TASK OBJECTIVE: Express the lines from the very first one through the line holding "Josef Anton Klingensteiner", both included, as a numbered list that leaves out any blank lines and covers no other lines.

RECORDS SUPPLIED:
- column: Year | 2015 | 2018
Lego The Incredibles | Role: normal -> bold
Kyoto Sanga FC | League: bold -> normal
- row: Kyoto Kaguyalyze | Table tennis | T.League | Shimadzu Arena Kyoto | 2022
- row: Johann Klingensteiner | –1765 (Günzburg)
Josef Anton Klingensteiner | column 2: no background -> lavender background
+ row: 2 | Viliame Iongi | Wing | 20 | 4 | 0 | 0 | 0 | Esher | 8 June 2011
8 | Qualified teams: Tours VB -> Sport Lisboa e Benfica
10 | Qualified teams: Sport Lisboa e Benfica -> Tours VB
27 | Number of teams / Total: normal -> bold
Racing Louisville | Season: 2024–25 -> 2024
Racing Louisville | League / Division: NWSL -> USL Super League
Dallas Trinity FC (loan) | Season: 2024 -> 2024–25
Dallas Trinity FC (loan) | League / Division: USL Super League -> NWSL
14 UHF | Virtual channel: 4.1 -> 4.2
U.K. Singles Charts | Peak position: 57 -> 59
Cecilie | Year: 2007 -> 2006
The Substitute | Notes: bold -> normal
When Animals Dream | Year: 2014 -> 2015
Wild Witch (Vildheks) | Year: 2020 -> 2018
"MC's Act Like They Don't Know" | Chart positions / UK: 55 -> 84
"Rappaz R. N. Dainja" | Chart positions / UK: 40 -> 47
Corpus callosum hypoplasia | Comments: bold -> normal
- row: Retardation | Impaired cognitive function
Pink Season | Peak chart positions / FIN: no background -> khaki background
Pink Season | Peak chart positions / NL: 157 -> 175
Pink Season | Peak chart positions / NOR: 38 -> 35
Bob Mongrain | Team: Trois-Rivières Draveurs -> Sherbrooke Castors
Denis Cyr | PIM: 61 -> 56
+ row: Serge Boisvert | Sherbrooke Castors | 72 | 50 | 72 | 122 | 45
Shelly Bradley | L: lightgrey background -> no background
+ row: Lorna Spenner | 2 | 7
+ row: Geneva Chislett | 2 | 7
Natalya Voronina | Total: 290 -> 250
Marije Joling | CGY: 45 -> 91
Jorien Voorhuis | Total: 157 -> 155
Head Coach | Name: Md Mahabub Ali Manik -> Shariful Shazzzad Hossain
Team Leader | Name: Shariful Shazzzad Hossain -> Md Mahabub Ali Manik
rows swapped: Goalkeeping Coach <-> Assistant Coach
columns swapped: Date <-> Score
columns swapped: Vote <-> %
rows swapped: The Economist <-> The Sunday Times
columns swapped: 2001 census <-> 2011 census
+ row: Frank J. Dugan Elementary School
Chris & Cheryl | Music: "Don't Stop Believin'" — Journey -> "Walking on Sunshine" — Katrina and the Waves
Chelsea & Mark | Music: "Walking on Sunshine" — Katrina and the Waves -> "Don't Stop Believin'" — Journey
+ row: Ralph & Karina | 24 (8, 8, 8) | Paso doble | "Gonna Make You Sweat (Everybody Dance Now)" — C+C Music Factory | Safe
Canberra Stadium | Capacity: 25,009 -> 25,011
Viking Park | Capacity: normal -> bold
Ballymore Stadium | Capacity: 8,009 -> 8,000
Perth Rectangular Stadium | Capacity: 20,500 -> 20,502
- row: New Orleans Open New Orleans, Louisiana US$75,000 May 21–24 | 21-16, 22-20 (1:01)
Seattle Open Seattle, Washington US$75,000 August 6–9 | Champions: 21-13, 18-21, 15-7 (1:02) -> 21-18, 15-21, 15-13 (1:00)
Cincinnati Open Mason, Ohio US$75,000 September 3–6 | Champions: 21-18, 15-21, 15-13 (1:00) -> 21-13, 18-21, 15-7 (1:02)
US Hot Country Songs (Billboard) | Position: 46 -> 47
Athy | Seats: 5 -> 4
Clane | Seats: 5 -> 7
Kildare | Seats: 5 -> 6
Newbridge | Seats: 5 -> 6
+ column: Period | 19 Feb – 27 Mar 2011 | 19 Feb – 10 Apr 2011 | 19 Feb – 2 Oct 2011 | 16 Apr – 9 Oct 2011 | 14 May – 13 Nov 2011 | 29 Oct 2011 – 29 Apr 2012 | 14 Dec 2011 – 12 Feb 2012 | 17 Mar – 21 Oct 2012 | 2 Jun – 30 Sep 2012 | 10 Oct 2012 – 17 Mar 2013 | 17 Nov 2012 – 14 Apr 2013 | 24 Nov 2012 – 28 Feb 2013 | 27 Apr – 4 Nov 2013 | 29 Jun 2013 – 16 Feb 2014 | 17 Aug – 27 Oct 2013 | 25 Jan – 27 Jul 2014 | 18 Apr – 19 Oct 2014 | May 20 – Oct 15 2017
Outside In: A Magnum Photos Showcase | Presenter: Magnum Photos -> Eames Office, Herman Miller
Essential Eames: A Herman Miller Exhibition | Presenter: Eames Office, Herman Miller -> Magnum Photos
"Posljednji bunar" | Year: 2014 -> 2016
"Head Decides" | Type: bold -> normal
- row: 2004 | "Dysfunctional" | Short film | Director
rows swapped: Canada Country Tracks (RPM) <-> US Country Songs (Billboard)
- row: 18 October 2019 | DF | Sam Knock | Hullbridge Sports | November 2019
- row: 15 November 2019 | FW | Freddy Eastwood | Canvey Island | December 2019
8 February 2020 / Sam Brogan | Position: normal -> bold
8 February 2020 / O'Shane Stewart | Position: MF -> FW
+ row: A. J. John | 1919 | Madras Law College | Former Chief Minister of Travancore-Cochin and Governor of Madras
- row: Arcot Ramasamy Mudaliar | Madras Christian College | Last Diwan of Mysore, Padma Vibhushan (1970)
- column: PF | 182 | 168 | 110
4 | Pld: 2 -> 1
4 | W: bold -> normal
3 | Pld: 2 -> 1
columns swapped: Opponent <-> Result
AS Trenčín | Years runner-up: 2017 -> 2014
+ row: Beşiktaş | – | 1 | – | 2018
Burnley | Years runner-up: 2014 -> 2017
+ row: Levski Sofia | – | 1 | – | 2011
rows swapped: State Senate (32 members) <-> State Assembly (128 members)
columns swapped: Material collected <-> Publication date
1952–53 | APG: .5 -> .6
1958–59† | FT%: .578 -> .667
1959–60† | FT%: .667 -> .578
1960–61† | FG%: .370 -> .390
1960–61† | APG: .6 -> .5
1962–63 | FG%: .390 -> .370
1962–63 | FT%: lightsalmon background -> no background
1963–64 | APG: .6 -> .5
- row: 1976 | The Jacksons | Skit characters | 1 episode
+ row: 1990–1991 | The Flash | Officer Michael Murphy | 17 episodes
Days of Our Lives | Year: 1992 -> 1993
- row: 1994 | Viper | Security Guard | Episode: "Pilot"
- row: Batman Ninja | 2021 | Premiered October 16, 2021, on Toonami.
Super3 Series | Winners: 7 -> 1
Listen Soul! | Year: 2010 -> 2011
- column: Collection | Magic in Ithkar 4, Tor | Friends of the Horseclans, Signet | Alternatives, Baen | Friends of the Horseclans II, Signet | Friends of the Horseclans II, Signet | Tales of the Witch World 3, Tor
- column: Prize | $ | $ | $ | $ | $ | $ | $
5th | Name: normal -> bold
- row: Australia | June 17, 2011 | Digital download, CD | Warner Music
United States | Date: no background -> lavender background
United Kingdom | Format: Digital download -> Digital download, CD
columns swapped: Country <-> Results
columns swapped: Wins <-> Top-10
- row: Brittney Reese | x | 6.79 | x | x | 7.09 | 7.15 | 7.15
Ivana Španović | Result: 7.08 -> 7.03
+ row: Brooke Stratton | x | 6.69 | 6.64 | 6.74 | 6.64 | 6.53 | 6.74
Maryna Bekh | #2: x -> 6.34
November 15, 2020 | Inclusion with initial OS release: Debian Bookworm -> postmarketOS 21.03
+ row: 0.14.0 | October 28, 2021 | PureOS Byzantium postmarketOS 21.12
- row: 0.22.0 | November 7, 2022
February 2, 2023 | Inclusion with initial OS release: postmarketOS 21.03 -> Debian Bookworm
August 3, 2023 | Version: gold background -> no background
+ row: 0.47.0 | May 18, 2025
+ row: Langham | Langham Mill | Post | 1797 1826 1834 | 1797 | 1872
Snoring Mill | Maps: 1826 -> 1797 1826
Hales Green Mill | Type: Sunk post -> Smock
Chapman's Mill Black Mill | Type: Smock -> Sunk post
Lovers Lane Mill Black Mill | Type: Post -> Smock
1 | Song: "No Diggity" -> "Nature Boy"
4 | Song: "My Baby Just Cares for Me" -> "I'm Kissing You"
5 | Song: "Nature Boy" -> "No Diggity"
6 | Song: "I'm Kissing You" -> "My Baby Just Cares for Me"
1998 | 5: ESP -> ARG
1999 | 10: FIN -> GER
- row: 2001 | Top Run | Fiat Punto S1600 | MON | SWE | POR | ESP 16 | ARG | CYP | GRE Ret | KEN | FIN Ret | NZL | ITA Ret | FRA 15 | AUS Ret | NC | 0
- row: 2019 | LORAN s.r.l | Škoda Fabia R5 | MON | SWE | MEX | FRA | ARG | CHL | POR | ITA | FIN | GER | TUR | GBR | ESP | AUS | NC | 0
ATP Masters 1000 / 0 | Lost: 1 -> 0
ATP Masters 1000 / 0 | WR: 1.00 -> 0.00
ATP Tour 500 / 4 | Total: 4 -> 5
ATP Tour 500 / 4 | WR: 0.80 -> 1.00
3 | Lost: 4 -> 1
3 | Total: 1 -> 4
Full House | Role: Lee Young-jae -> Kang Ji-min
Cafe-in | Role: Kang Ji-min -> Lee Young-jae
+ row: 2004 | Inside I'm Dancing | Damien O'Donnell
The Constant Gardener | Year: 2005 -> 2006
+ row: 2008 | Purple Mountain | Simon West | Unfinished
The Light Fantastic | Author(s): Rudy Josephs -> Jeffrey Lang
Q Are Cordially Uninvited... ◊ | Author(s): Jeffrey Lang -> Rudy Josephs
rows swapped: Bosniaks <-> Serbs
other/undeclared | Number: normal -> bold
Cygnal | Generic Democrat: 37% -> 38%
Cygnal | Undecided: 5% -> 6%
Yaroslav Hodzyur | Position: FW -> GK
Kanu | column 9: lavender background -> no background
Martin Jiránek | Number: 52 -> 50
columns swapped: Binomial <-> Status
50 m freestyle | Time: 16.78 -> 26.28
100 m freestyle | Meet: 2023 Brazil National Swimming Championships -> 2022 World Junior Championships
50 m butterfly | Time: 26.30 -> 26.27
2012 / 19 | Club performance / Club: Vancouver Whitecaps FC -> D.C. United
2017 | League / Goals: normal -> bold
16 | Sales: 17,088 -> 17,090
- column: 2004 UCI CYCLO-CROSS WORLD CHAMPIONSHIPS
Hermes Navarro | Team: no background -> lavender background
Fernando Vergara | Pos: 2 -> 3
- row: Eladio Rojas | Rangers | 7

SOLVED PROBLEM:
1. - column: Year | 2015 | 2018
2. Lego The Incredibles | Role: normal -> bold
3. Kyoto Sanga FC | League: bold -> normal
4. - row: Kyoto Kaguyalyze | Table tennis | T.League | Shimadzu Arena Kyoto | 2022
5. - row: Johann Klingensteiner | –1765 (Günzburg)
6. Josef Anton Klingensteiner | column 2: no background -> lavender background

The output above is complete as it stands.